Given text below:
John Wayne (Ethan Edwards), Jeffrey Hunter (Martin Pawley), Vera Miles (Laurie Jorgensen), Ward Bond (Capt.Rev.Samuel Clayton), Natalie Wood (Debbie Edwards), John Qualen (Lars Jorgensen), Harry Brandon (Chief Scar), Ken Curtis (Charlie McCorry), Hank Worden (Mose Harper), Harry Carey Jnr (Brad Jorgensen), Olive Carey (Mrs Jorgensen), Antonio Moreno (Emilio Figueroa),
A common question in quizzes, which 1957 Buddy Holly hit took its title from a phrase oft-repeated by John Wayne in a film of the previous year? Answer, of course, ‘That’ll be the Day’. The Searchers has become, in the eyes of modern Hollywood, the prototype John Ford western and one of the great undoubted masterpieces of American cinema. Though such adulation is well-deserved, it is perhaps slightly ironic. It may be John Ford’s finest film, but it’s by no means my favourite and by no means representative of his earlier career. My favourite Ford film is also his most representative, My Darling Clementine. But as a final major statement in a genre and location he knew so well, as a moving and sharp reversal of the idealistic screen persona of John Wayne, and into the racism at the heart of modern America, it’s powerful stuff in anyone’s language.
In 1868, three years after the Confederacy surrender, Ethan Edwards returns home for the first time to his brother and sister-in-law and their children. While there he goes off with some Texas Rangers to check into some Comanche activity, only to realise that they have been tricked. Returning home he finds the whole family massacred, aside from the two daughters, who are abducted. He vows to get them back, but the family’s adopted half-breed son goes with him to make sure he doesn’t vent his racist fury on the girls, who he sees as contaminated. Their quest takes them many years.
End of Given text.
## Brief 1
In the saved entries, from the first line through the line with "94: (193, 539)", switch "zero-indexed" to "0-indexed" and write those lines out again with everything else unchanged.
Material provided below:
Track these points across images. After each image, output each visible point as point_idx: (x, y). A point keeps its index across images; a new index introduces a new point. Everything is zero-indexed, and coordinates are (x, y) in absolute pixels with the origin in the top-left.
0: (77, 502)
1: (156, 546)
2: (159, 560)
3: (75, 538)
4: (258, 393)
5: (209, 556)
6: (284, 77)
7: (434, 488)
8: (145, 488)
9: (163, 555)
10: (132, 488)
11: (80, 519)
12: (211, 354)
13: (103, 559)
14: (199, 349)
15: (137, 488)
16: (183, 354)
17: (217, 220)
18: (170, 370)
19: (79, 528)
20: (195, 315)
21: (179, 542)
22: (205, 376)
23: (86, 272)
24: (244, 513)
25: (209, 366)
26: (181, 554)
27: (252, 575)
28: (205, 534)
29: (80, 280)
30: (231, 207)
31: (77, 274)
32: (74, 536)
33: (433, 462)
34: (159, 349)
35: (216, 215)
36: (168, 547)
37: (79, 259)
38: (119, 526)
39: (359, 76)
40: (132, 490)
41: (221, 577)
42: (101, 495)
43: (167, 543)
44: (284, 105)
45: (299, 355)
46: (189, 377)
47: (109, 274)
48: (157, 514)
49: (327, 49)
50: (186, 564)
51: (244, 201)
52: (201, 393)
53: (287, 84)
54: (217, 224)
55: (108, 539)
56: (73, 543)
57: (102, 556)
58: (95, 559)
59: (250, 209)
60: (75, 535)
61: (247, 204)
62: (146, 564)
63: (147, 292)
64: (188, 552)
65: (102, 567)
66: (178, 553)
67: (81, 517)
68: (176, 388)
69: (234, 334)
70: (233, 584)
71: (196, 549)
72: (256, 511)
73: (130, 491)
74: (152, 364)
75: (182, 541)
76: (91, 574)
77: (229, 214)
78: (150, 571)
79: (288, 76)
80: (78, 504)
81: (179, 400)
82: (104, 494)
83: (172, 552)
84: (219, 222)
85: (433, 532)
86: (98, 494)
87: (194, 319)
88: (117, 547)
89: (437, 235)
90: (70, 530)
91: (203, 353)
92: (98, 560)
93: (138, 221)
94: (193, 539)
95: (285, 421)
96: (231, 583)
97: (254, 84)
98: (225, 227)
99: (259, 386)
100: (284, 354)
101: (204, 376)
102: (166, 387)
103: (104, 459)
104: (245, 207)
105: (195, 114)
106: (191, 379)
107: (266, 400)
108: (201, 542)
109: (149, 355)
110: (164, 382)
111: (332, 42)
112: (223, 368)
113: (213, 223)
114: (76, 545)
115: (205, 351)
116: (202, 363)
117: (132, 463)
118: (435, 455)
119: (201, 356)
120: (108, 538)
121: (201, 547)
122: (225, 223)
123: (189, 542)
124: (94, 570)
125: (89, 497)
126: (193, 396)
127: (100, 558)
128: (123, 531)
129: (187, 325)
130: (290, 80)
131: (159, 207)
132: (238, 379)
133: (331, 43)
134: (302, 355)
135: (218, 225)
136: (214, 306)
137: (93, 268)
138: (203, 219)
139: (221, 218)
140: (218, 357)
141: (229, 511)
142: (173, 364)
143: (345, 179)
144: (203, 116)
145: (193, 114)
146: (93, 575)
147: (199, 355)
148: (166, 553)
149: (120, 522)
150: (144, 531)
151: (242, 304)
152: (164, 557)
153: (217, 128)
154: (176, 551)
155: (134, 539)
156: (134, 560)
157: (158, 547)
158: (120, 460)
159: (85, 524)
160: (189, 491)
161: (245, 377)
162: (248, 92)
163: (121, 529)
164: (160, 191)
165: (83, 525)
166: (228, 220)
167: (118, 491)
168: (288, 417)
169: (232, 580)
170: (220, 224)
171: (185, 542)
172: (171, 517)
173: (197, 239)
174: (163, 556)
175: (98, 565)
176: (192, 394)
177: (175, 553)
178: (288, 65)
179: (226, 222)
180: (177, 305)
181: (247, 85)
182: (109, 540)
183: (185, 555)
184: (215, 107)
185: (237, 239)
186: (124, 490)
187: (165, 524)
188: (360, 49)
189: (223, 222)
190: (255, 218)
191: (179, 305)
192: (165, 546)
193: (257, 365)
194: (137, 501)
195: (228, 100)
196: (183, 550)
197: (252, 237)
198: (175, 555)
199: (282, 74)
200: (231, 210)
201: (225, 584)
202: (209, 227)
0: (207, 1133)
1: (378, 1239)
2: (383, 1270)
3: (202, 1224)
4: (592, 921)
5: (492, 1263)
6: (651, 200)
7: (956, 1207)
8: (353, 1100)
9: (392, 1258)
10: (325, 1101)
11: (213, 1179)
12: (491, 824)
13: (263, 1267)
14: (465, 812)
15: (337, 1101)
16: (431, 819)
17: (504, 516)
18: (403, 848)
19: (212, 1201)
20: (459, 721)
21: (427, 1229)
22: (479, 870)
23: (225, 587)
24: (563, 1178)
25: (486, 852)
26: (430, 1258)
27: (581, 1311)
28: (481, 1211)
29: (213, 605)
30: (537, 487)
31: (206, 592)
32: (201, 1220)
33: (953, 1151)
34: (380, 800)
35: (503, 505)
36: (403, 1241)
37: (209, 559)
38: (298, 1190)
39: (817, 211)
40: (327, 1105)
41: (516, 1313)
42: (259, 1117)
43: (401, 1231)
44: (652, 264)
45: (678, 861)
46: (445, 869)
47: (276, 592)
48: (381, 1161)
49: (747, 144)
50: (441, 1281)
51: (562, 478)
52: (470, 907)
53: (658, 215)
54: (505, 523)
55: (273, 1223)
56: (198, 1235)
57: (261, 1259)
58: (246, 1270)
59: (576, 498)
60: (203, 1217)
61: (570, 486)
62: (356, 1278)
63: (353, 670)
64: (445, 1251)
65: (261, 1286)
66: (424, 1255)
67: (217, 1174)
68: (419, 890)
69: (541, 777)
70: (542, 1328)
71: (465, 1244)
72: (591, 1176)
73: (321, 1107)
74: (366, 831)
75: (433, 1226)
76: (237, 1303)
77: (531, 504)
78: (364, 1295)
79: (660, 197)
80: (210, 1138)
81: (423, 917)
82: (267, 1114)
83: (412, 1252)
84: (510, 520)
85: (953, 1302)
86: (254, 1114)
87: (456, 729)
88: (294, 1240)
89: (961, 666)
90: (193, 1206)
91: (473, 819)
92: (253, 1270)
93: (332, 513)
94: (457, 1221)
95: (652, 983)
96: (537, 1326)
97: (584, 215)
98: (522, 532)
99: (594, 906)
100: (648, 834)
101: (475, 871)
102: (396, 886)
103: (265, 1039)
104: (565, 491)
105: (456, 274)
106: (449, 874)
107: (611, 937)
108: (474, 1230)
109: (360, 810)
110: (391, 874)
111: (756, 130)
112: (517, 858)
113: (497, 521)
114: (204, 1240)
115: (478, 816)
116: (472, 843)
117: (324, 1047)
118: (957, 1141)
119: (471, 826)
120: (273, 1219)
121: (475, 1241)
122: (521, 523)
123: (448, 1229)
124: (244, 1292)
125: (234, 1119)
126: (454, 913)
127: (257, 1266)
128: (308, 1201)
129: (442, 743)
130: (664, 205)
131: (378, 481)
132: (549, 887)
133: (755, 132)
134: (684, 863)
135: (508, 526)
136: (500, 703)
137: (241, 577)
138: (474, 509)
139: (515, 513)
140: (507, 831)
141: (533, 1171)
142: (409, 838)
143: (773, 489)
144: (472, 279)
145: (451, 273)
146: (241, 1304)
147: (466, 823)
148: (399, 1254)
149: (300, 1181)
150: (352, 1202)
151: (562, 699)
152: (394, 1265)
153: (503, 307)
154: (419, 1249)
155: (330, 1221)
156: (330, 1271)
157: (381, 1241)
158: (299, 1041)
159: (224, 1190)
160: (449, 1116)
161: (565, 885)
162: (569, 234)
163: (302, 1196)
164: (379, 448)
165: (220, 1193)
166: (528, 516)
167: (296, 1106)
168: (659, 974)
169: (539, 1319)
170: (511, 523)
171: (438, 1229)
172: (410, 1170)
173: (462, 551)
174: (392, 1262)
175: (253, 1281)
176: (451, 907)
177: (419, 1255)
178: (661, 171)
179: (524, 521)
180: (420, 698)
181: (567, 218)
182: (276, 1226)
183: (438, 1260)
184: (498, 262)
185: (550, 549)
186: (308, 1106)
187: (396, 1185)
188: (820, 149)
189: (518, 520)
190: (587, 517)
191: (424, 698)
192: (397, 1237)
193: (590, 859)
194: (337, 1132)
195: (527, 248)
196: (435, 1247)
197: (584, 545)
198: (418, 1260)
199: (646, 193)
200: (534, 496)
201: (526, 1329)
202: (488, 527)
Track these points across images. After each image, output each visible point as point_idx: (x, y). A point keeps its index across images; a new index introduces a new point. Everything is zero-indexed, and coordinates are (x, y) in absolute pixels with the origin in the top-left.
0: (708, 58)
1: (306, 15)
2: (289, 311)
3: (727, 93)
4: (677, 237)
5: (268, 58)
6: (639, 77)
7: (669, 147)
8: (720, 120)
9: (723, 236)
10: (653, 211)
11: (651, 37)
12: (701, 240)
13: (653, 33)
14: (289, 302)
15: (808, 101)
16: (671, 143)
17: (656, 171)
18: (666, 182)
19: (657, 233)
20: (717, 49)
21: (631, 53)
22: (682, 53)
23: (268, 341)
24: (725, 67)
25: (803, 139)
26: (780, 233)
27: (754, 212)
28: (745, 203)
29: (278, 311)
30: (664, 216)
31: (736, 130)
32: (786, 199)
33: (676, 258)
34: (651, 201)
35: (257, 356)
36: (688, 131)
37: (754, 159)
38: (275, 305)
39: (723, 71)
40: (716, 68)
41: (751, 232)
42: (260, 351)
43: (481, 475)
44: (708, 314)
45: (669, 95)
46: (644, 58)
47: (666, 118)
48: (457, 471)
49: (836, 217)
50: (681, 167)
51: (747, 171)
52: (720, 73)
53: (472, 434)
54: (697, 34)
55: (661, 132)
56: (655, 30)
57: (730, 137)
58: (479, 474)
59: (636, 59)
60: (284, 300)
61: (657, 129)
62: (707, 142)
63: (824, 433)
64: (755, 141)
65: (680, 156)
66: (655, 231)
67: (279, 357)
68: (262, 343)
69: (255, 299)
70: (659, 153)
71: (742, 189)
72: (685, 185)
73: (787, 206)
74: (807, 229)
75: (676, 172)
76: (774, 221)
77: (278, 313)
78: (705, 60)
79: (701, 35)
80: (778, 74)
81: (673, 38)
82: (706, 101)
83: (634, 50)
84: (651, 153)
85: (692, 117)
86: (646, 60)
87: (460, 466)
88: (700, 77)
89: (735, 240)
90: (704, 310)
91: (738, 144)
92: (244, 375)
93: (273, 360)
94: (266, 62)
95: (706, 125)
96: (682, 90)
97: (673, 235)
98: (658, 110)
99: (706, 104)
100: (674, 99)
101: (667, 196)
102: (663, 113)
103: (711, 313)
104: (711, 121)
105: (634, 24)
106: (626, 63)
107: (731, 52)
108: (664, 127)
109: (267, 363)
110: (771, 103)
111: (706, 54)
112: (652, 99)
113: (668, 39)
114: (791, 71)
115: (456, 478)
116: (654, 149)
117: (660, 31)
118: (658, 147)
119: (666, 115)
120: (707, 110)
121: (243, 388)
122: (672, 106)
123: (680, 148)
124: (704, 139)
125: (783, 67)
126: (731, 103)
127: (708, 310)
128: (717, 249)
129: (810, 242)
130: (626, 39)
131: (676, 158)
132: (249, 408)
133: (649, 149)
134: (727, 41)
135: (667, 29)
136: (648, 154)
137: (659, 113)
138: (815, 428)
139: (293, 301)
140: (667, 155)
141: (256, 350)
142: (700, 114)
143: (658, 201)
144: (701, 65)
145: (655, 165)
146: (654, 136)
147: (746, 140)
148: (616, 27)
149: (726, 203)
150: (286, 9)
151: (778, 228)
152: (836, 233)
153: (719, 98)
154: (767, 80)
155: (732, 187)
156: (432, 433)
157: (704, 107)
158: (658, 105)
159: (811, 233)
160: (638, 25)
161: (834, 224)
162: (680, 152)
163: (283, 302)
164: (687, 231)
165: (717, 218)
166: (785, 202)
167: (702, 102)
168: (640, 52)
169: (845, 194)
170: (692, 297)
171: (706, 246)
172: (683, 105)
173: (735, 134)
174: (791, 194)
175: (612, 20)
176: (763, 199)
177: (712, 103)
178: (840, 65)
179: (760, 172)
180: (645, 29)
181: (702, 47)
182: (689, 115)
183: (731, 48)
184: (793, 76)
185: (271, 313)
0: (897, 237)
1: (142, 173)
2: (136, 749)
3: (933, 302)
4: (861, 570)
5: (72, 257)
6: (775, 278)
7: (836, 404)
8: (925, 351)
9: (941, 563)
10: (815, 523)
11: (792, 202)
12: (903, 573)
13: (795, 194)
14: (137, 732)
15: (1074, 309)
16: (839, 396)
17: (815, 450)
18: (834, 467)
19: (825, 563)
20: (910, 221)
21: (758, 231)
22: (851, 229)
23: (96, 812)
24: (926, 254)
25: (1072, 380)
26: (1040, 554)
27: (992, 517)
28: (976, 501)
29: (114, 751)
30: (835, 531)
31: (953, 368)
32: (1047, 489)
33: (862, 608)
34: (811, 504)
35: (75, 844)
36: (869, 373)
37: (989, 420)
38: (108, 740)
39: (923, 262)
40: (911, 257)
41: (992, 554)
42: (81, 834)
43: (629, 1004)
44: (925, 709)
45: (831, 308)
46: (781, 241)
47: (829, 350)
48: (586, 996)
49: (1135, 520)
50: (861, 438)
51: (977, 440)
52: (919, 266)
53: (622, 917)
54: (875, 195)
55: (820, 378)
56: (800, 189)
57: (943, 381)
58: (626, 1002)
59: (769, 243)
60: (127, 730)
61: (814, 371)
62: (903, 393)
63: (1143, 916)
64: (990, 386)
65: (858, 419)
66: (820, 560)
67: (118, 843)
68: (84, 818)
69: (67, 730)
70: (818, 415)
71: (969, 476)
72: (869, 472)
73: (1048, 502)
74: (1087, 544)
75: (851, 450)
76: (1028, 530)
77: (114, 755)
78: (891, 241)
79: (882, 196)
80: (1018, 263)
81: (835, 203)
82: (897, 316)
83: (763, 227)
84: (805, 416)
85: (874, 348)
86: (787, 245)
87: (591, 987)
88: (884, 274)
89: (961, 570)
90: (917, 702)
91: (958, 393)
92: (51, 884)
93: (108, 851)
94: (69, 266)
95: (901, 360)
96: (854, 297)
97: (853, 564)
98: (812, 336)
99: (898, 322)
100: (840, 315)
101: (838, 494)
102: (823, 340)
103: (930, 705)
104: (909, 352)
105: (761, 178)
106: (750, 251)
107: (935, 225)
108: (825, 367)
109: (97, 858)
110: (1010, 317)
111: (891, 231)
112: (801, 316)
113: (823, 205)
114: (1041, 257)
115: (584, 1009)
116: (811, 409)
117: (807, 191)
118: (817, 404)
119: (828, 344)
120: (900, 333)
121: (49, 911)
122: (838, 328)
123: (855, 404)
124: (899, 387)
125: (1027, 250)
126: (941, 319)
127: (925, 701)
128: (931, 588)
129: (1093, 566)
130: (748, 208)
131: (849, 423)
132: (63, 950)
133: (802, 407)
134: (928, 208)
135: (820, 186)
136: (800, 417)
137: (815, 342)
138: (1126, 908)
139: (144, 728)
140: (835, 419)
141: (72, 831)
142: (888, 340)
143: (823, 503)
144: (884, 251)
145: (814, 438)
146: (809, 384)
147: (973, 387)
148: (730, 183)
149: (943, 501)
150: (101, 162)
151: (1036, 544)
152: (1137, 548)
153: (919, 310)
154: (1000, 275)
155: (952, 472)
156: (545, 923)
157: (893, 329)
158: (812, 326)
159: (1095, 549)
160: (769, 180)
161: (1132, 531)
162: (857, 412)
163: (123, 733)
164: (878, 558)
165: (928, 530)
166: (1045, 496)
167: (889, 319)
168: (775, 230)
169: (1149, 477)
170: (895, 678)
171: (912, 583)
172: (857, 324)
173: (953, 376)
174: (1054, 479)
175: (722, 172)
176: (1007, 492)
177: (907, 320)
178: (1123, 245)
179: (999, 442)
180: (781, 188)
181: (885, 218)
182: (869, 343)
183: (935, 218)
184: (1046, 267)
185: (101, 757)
End of Material provided.
## Brief 2
In the review of The Searchers, which John Ford film does the writer name as a personal favorite?

## Written reply 1
Track these points across images. After each image, output each visible point as point_idx: (x, y). A point keeps its index across images; a new index introduces a new point. Everything is 0-indexed, and coordinates are (x, y) in absolute pixels with the origin in the top-left.
0: (77, 502)
1: (156, 546)
2: (159, 560)
3: (75, 538)
4: (258, 393)
5: (209, 556)
6: (284, 77)
7: (434, 488)
8: (145, 488)
9: (163, 555)
10: (132, 488)
11: (80, 519)
12: (211, 354)
13: (103, 559)
14: (199, 349)
15: (137, 488)
16: (183, 354)
17: (217, 220)
18: (170, 370)
19: (79, 528)
20: (195, 315)
21: (179, 542)
22: (205, 376)
23: (86, 272)
24: (244, 513)
25: (209, 366)
26: (181, 554)
27: (252, 575)
28: (205, 534)
29: (80, 280)
30: (231, 207)
31: (77, 274)
32: (74, 536)
33: (433, 462)
34: (159, 349)
35: (216, 215)
36: (168, 547)
37: (79, 259)
38: (119, 526)
39: (359, 76)
40: (132, 490)
41: (221, 577)
42: (101, 495)
43: (167, 543)
44: (284, 105)
45: (299, 355)
46: (189, 377)
47: (109, 274)
48: (157, 514)
49: (327, 49)
50: (186, 564)
51: (244, 201)
52: (201, 393)
53: (287, 84)
54: (217, 224)
55: (108, 539)
56: (73, 543)
57: (102, 556)
58: (95, 559)
59: (250, 209)
60: (75, 535)
61: (247, 204)
62: (146, 564)
63: (147, 292)
64: (188, 552)
65: (102, 567)
66: (178, 553)
67: (81, 517)
68: (176, 388)
69: (234, 334)
70: (233, 584)
71: (196, 549)
72: (256, 511)
73: (130, 491)
74: (152, 364)
75: (182, 541)
76: (91, 574)
77: (229, 214)
78: (150, 571)
79: (288, 76)
80: (78, 504)
81: (179, 400)
82: (104, 494)
83: (172, 552)
84: (219, 222)
85: (433, 532)
86: (98, 494)
87: (194, 319)
88: (117, 547)
89: (437, 235)
90: (70, 530)
91: (203, 353)
92: (98, 560)
93: (138, 221)
94: (193, 539)

## Written reply 2
My Darling Clementine